Excessive weight is a problem not just with humans but also with dogs. Obesity in dogs is a dietetic illness characterized by too much fat in the body. Obesity is common in almost all dog ages but occurs more in middle–aged dogs.
In the United States, a study conducted in 2017 suggests that approximately 56% of dogs owned as pets are classified as obese. Just like in humans, obesity can cause other health issues in dogs. These include joint disease, diabetes mellitus, and respiratory problems.
Fortunately, it only takes a little effort to keep your pup in shape!
- Food does not always mean love. Most pet owners associate their love for their dogs on how much food and treats they provide. We all want our pooch to grow, but keep in mind that they need to grow at the right pace. No matter if you have a Chihuahua or a Saint Bernard, giving too much food and treats will not guarantee good health. Educate yourself on your canine’s daily calorie requirement so you know how much and how often to feed. Read the labels on the packaging of their food.
- Exercise with them. A simple math can be done to make sure your pup stays fit and healthy. Calories burned should be greater than calories consumed. Exercising with your dog does not need to be strenuous. Jog around the neighborhood for about 15–30 minutes in the morning and go for a 15–minute stroll at night. This does not just help burn the calories from the food and treats, it also helps drain energy in your dog so they won’t be too active and will be able to go to sleep at night.
- Get a diagnosis. Dogs can gain weight without you actually noticing it until he just looks three times his normal size. To make sure that your dog is still within his ideal weight (breed size and age considered), have your vet do the assessment. With humans, we get checked for the Body Mass Index (BMI) while with dogs, vet evaluates their Body Condition Score (BCS). In addition, your vet may also conduct additional diagnostic tests to rule out possibilities of underlying conditions such as thyroid disease that actually causes the weight problem.

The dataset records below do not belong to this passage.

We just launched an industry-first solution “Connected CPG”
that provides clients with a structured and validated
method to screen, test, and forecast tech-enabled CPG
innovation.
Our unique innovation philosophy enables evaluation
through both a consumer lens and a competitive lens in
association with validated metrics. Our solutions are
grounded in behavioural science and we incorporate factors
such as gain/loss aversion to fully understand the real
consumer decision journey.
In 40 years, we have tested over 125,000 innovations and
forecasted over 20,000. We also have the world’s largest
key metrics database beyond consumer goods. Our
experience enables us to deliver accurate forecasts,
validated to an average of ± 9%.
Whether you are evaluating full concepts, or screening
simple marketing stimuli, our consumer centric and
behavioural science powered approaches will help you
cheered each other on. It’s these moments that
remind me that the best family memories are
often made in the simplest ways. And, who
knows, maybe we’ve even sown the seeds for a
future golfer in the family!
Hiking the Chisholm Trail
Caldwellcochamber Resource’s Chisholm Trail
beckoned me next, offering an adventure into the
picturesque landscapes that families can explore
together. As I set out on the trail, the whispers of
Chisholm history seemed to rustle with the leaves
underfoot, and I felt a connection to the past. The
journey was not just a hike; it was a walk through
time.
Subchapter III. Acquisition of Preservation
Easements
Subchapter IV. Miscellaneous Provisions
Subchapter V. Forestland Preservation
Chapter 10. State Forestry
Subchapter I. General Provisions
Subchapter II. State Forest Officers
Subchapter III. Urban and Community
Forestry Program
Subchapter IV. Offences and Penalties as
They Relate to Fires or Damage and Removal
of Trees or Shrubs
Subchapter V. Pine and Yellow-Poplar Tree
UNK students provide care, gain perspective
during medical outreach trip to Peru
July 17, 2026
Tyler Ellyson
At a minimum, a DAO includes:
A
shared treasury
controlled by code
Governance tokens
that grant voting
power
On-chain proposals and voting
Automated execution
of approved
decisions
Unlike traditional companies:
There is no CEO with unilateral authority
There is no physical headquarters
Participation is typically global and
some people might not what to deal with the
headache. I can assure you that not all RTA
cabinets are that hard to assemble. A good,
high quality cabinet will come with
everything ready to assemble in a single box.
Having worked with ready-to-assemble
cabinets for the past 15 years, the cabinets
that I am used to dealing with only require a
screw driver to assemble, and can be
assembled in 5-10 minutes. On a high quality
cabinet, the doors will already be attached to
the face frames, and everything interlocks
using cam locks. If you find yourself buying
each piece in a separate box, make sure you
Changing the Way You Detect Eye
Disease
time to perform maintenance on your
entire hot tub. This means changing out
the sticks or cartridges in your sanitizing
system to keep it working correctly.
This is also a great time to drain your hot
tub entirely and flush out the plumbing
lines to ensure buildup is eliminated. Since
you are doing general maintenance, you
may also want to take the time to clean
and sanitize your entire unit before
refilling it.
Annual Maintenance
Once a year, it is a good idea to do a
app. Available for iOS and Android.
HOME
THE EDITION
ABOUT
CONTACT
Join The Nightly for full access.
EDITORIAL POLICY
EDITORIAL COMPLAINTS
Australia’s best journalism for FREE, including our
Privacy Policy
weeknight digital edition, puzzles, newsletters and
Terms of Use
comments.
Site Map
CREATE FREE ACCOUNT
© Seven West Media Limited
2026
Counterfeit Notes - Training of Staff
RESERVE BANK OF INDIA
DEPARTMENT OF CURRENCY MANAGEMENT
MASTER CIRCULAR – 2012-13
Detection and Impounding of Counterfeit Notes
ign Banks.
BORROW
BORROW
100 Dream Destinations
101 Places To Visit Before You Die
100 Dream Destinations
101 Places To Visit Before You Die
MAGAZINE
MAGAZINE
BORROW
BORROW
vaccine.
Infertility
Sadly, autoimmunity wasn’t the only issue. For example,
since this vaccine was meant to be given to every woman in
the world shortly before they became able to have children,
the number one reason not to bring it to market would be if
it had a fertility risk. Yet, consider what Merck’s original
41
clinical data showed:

- Generate a calendar of activities. In case your dog is diagnosed obese, create a long–term plan to resolve his health condition. Set your goals. Know how much weight your dog needs to lose and be realistic in the amount of time to achieve the goal. Discuss with your vet the necessary change in his diet. Crash diets, usually done by people, can lead to fatal liver failure in pets; therefore, you should gradually change the amount of food you provide based on your vet’s advice.
Losing weight, whether in people or dogs, is a challenging mission to achieve. It takes time, commitment, and effort altogether. It may seem impossible to begin with but you might just be surprised with what you can actually do.